Sé de otro héroe, entre tantos, con el que se cruzan algunos de ustedes de vez en cuando. Lleva casi treinta años salvando vidas, pero no se le nota. Es un tipo callado. Discreto. Supongo que nunca me perdonaría que diese aquí su nombre, así que ni lo intento. Baste decir que hay quien lo admira y quien lo ama. Quien le lleva la cuenta de los rescates que ha realizado en el mar. Unos cuatro mil, calculan. Primero como buceador y luego en Salvamento Marítimo. De manzanilla man, que dicen allí; porque, como las bolsitas de infusión, lo cuelgan con un cabo desde un helicóptero y lo sumergen en el agua para que trinque a la gente. Duro que te rilas, imagínense. El pavo. Una vez salió su foto en los periódicos, sujetando los intestinos de un fulano al que llevaban en una zodiac camino del buque hospital Esperanza del Mar. Antes de evacuar al herido tuvo que reducir a hostias al tripulante que se paseaba por la cubierta del pesquero con un ataque de delirium tremens, llevando en la mano el cuchillo con el que acababa de rajar a su colega.
Hace un tiempo, el helicóptero donde volaba con tres compañeros cayó al agua frente a la costa de Almería.

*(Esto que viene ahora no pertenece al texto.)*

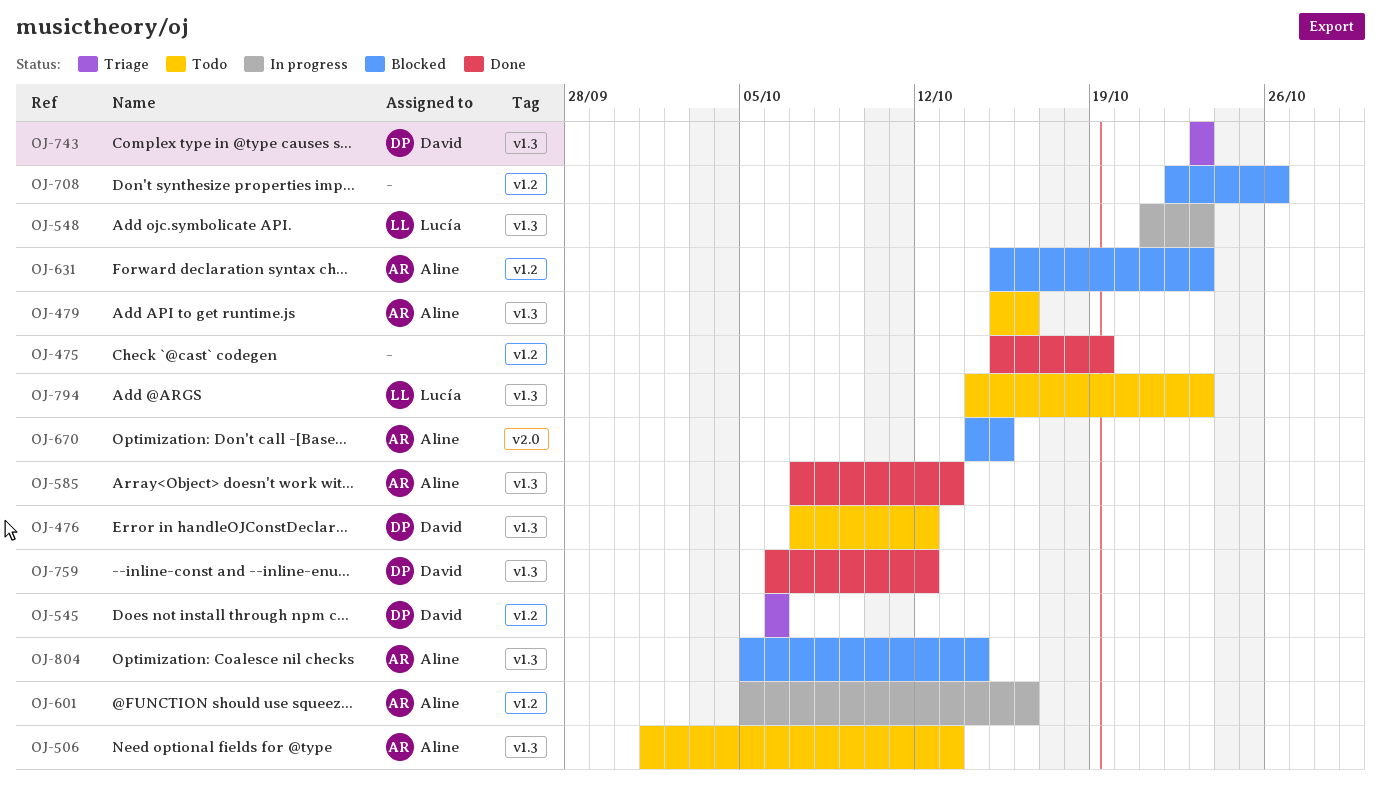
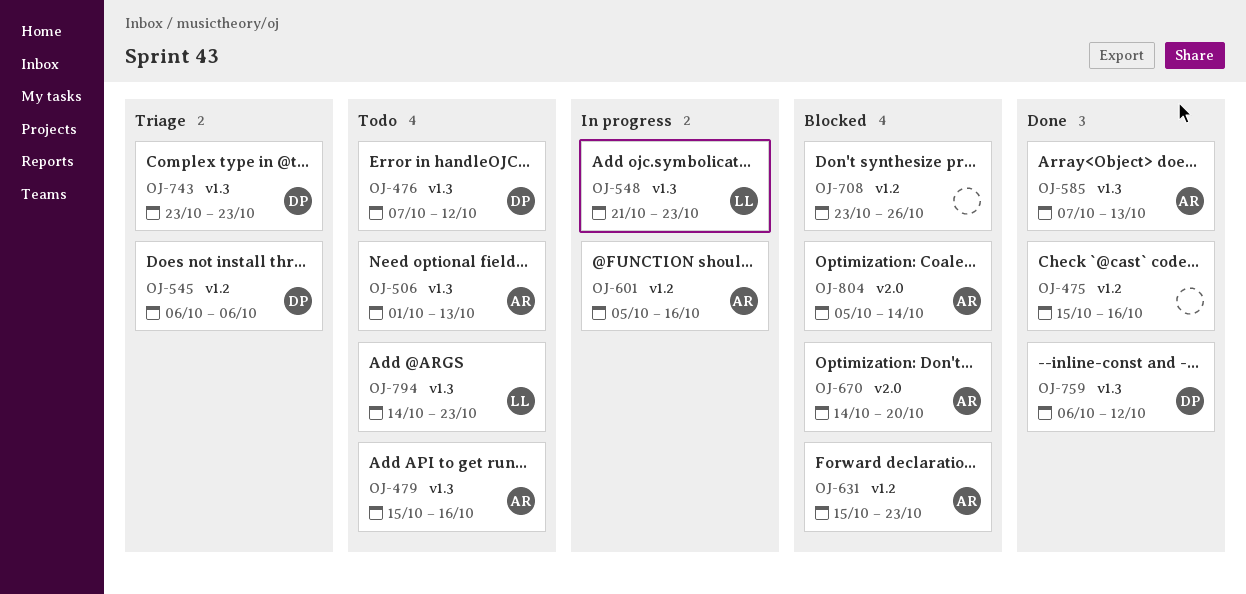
OJ-475, due: Oct 19 -> Oct 16
OJ-670, due: Oct 15 -> Oct 20
OJ-708, start: Oct 22 -> Oct 23
OJ-804, label: v1.3 -> v2.0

Cosas de la mala suerte. De que salga tu número. Nuestro héroe es un hombre entrenado para esa clase de situaciones: sabe cosas que el común de los mortales ignoramos. Así que las puso en práctica por instinto de adiestramiento. Se llenó el pecho de aire segundos antes del impacto, hiperventiló mientras se inundaba la cabina, se zafó del arnés que lo ataba al helicóptero que se hundía, y subió a una balsa salvavidas. Allí cogió un cuchillo y una linterna, se quitó el chaleco inflado para poder sumergirse, y tras palpar la carne levantada en su cuero cabelludo y comprobar que pese al golpe y las heridas estaba entero, buceó de nuevo en busca de sus compañeros. No los encontró. Agotado, volvió a la balsa. No usó las bengalas de mano porque sabía que flotaba en una mancha de queroseno. Lanzó una con paracaídas, se tumbó en la balsa y aguardó haciendo señales intermitentes con la linterna. Rescatado por una patrullera de la Guardia Civil, sus palabras en el hospital fueron «¡Cosedme ya, joder!... ¡Tengo que ir a por mis compañeros!». Pero los tres habían muerto en el impacto.
Hubo medallas con distintivo rojo para los cuatro. Los muertos y el superviviente. A menudo queda alguien para contarlo, aunque éste sea poco amigo de contar. Aquel día, el telediario apenas mencionó la noticia: un helicóptero de rescate caído al mar y tres palabras del ministro del ramo. Punto. Nada sobre quiénes eran los tres desaparecidos, qué los llevó a la muerte, cuántas vidas salvaron jugándosela durante años y años. Nada sobre el cuarto hombre. El que seguía vivo. El que se lamía las heridas. Por aquellos días aún lo copaba todo el terremoto de Haití, más espectacular y vistoso. Comparados con las conexiones en directo desde Puerto Príncipe, tres rescatadores muertos eran poca cosa. Para lo que sí hubo espacio fue para que la tele y los periódicos se ocuparan de las andanzas de Brad Pitt y Angelina Jolie. Sus vacaciones solidarias en no sé dónde. También en Haití, me parece. Tan humanitarios ellos. Tan guapos y tan fashion.
Hágase un favor, estimado lector. A usted mismo. Cuando vaya hoy a tomar un café, una caña o lo que sea, preste atención al apoyarse en la barra del bar o la cafetería.
Tal vez haya a su lado un hombre o una mujer, solos o acompañados, mojando un churro en la taza, despachando un pincho de tortilla o tomándose una aspirina. Tipos normales, como usted o como yo. Gente de infantería. Obsérvelos de reojo y con respeto, porque nunca se sabe. Quizá esté mirando a un héroe.